(Saved data entries)

# # # #

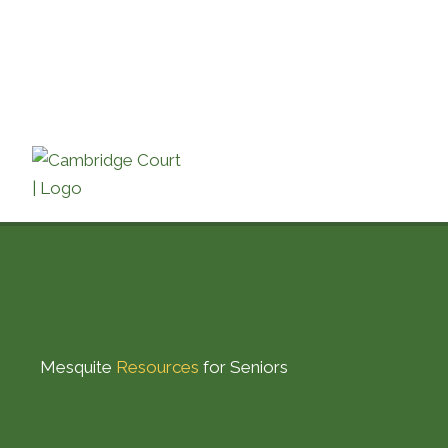
Skip
to
content
Mesquite
Resources
for Seniors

# # # #

__What this task involves__.
Could you quote the text of all the rows above word for word, leaving the pictures out of your answer?

__Output__.
Skip
to
content
Mesquite
Resources
for Seniors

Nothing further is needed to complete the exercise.